ICAR-Indian Veterinary Research Institute, Izatnagar, Bareilly, 243122, India.
ICAR-National Bureau of Animal Genetic Resources, Karnal, Haryana, 132001, India.
BMC Genomics. 2024 Nov 5;25(1):1043. doi: 10.1186/s12864-024-10924-9.

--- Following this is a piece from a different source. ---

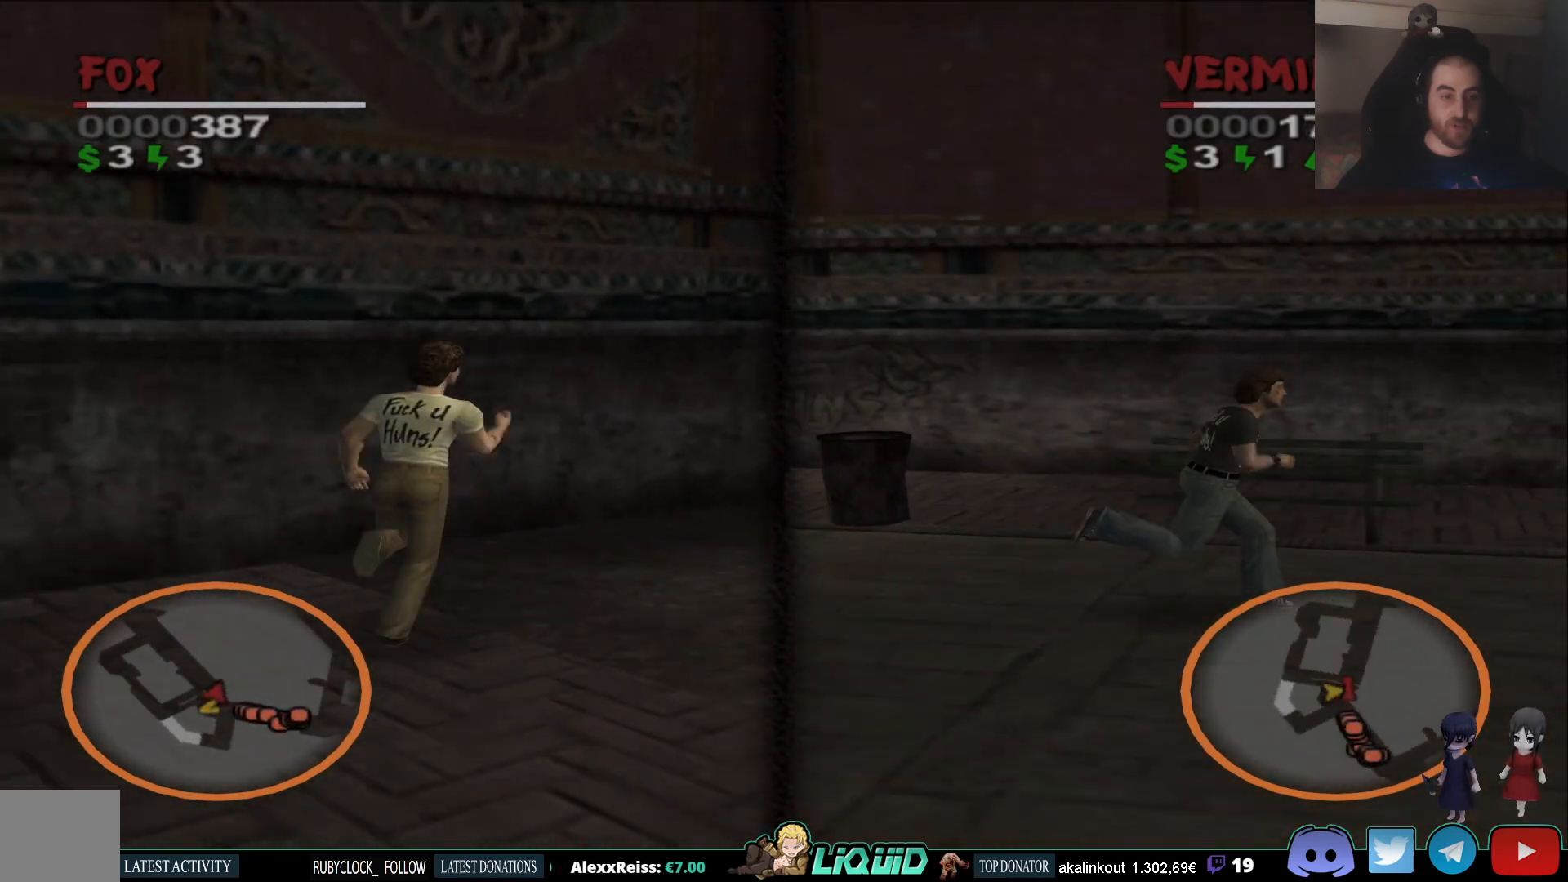
{"dt_ms": 500, "buttons": ["L2"], "left_stick": "down-left", "right_stick": "left", "events": [[100, "right_stick", "up"], [267, "right_stick", "center"], [417, "left_stick", "down-left"], [450, "right_stick", "left"]]}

The current investigation was undertaken to elucidate the population-stratifying and ancestry-informative markers in Indian, Chinese, and wild yak populations using whole genome resequencing (WGS) analysis while employing various selection strategies (Delta, Pairwise Wright's Fixation Index-F, and Informativeness of Assignment) and marker densities (5-25 thousand). The study used WGS data on 105 individuals from three separate yak cohorts i.e., Indian yak (n = 29), Chinese yak (n = 61), and wild yak (n = 15). Variant calling in the GATK program with strict quality control resulted in 1,002,970 high-quality and independent (LD-pruned) SNP markers across the yak autosomes. Analysis was undertaken in toolbox for ranking and evaluation of SNPs (TRES) program wherein three different criteria i.e., Delta, Pairwise Wright's Fixation Index-F, and Informativeness of Assignment were employed to identify population-stratifying and ancestry-informative markers across various datasets. The top-ranked 5,000 (5K), 10,000 (10K), 15,000 (15K), 20,000 (20K), and 25,000 (25K) SNPs were identified from each dataset while their composition and performance was assessed using different criteria. The average genomic breed clustering of Indian, Chinese, and wild yak cohorts with full density dataset (105 individuals with 1,002,970 markers) was 81.74%, 80.02%, and 83.62%, respectively. Informativeness of Assignment criterion with 10K density emerged as the best combination for three yak cohorts with 86.94%, 96.46%, and 98.20% clustering for Indian, Chinese, and wild yak, respectively. There was an average increase of 7.56%, 22.72%, and 30.35% in genomic breed clustering scores of Indian, Chinese, and wild yak cohorts over the estimates of the original dataset. The selected markers showed overlap multiple protein-coding genes within a 10 kb window including ADGRB3, ANK1, CACNG7, CALN1, CHCHD2, CREBBP, GLI3, KHDRBS2, and OSBPL10. This is the first report ever on elucidating low-density SNP marker sets with population-stratifying and ancestry-informative properties in three yak groups using WGS data. The results gain significance for application of genomic selection using cost-effective low-density SNP panels in global yak species.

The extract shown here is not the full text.